I get asked quite often about how I approach fingerstyle guitar arranging, and suddenly – this simple idea came to mind.
I hope this gives you a little “AHA!” moment – to brighten your day.
Disclaimer – there is always “more than one way to do it”. Here’s one approach that I use, 90% of the time.
The Dark Ages Way of Guitar Arranging
Most guitarists come out of a “chord” approach, which leads to picking patterns on the chord, and ultimately “jimmying” little melodies on top.
For example, if you are playing an open position C chord, you sooner or later mess around with lifting your first finger on & off the B string, or using your pinky on the high E string.
If you have done this, you know what I am talking about.
In order to understand the way I approach arranging – you have to throw away this “jimmying melodies on top of the chord” idea completely!
The New Age, Enlightened Way of Guitar Arranging
Melody is king. What do I mean by this?
Please understand, I grew up on Jimmy Page guitar solos (when I had hair I wanted to be him) and later fell in love with George Benson – and Wes Montgomery – not to mention all the jazz greats (horn players, pianists, singers, etc)
When a melody is played by someone who is playing melody ONLY (forget about fingerstyle for a moment), it has to posses certain qualities:
- The Blues Feel (depending on context)
- Proper Rhythmic Accents for the Style
- Delicious Fat Tone and Touch
- Touches listeners hearts
Melodies have to “sing”. There is a HUGE difference in playing a single line melody that makes people’s hearts sing vs “plunking out the notes.”
You may need to get up (oh no I’m scared) past the 4th fret!
So – imagine that you are playing LEAD guitar, melody only – and you have to pour your heart into a melody, bending strings, sliding – making it sing. Yes, you may have to practice a melody a LOT to find your “interpretation”.
Examples, off the top of my head, of “lyrical melody playing”:
- George Benson – “Breezin” & “This Masquerade”
- Wes Mongomery – “What’s New”, “Portrait of Jennie”
- Jimmy Page – “Stairway To Heaven”, “Since I have Been Loving You”
None of these are icy cold, precise melody statements. They all touch the heart and have “love” woven in an ingredient.
Step 1 – Get Your Melody ‘Singing’
This is your starting point – play a melody with no accompaniment. Make it sing…break all the rules your teacher told you.
For example, does it “sound” better on the B string, but is it easier on the E string?
Make the choice that sounds better, sings and will move the heart – rather than the easy and convenient one.
Listen to your own playing with your heart – not your head.
Oh – and are you playing the rhythmic accents exactly where you what them?
Yes, syncopations and exact phrases are hard to figure out….but don’t cop out!
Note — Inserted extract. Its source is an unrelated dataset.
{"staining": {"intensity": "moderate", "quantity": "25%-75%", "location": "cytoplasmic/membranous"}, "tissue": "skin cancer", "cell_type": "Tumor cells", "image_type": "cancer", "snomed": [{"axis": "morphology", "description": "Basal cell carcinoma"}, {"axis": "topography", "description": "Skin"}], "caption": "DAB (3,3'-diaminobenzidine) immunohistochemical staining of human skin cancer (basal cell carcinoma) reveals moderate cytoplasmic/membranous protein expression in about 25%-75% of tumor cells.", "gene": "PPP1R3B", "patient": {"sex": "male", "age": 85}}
Get that melody sounding as much like the original as possible – or as close to your intention. Don’t settle!
No matter how incredible your “arrangement is” – if you leave out the crafting and playing of a great melody – your arrangement will fall flat on it’s face.
Many fingerstyle players do not pay enough attention to this.
Step 2 – Your Bass Desires
Now comes the part where you use any finger available or open string to try and grab the bass note of the chord on (lets say) beat one of every measure – WHILE playing that lyrical loving melody.
Don’t go for chord shapes. Do go for lyrical melody – with a bass note added.
The more this comes into focus, see if you can plop out a rhythm with the right hand thumb, against the melody. Some combinations may be rhythmically tricky.
You may need to look for new left hand fingering solutions for the melody – but do your absolute best to retain the feel.
Step 3 – Fill the Middle
Without losing the lyrical quality in the melody, and keeping a firmness in the bass now you’ll look for possible places to play one or two notes of a chord in the middle.
The middle is “subservient.” Imagine if you spoke all the time (the melody) and had a servant by your side constantly saying “yes” in the pauses. That’s what the middle does!
Step 4 – Put it on a low flame, and let your soup “cook”!
The top, middle and bottom will come into focus slowly. Go for your unique blend of lyrical melody, groove, middle, and comfort.
The separate parts will start to “blend” and it will start sounding like an arrangement.